[Trecho]
ESQUERDA: John Njoroge, membro Mungiki, exibe a arma característica de sua gangue – a panga. Uma campanha massiva de decapitações de motoristas de matatu (micro-ônibus) levou o governoa formar esquadrões da morte para atacar os Mungiki em 2008.
DIREITA:Stephen Irungu, membro Mungiki, teve a cabeça esmagada pelo Talibã em 2008. Sua casa foi incendiada e sua família fugiu, mas ele ainda é um gângster que não hesita em extorquir qualquer um o máximo possível.

A CPI (Corte Penal Internacional) deve anunciar em breve se vai julgar o processo contra os Seis de Ocampo, grupo de políticos quenianos considerados os mentores de grande parte da violência pós-eleitoral. Em audiências de ratificação, o vice-primeiro-ministro Uhuru Kenyatta foi acusado repetidas vezes de ter usado os Mungiki para promover ataques brutais em Nairóbi, Naivasha e Nakuru.

Entradas de dados coletadas:
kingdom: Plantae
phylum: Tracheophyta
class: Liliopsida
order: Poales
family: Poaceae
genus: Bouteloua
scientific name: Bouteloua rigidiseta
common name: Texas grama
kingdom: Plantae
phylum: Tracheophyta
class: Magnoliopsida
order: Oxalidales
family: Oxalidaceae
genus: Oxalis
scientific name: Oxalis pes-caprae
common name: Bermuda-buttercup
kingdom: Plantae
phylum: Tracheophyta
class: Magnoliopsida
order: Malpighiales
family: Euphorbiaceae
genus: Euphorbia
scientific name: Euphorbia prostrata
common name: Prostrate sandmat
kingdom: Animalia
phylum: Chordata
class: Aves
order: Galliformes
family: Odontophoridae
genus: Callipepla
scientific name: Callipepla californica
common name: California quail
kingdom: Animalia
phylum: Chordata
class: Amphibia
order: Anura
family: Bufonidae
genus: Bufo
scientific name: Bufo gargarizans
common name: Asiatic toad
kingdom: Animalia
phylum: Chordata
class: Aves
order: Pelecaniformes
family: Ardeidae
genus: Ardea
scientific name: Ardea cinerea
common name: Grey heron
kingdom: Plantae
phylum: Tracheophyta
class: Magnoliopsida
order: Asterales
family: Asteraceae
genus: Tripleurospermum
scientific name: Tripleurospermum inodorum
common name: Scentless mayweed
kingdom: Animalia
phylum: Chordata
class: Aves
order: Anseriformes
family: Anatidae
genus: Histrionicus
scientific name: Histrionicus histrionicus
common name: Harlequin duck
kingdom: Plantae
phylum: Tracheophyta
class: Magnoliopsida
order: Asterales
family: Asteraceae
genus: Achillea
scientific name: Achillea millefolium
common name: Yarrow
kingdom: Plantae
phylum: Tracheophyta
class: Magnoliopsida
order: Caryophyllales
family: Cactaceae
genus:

[Tarefa a realizar] Transcreva, do trecho sobre os Mungiki, a parte que começa com "ESQUERDA: John Njoroge, membro" e segue até "o máximo possível.", sem alterar nada.

[Resposta à tarefa]
ESQUERDA: John Njoroge, membro Mungiki, exibe a arma característica de sua gangue – a panga. Uma campanha massiva de decapitações de motoristas de matatu (micro-ônibus) levou o governoa formar esquadrões da morte para atacar os Mungiki em 2008.
DIREITA:Stephen Irungu, membro Mungiki, teve a cabeça esmagada pelo Talibã em 2008. Sua casa foi incendiada e sua família fugiu, mas ele ainda é um gângster que não hesita em extorquir qualquer um o máximo possível.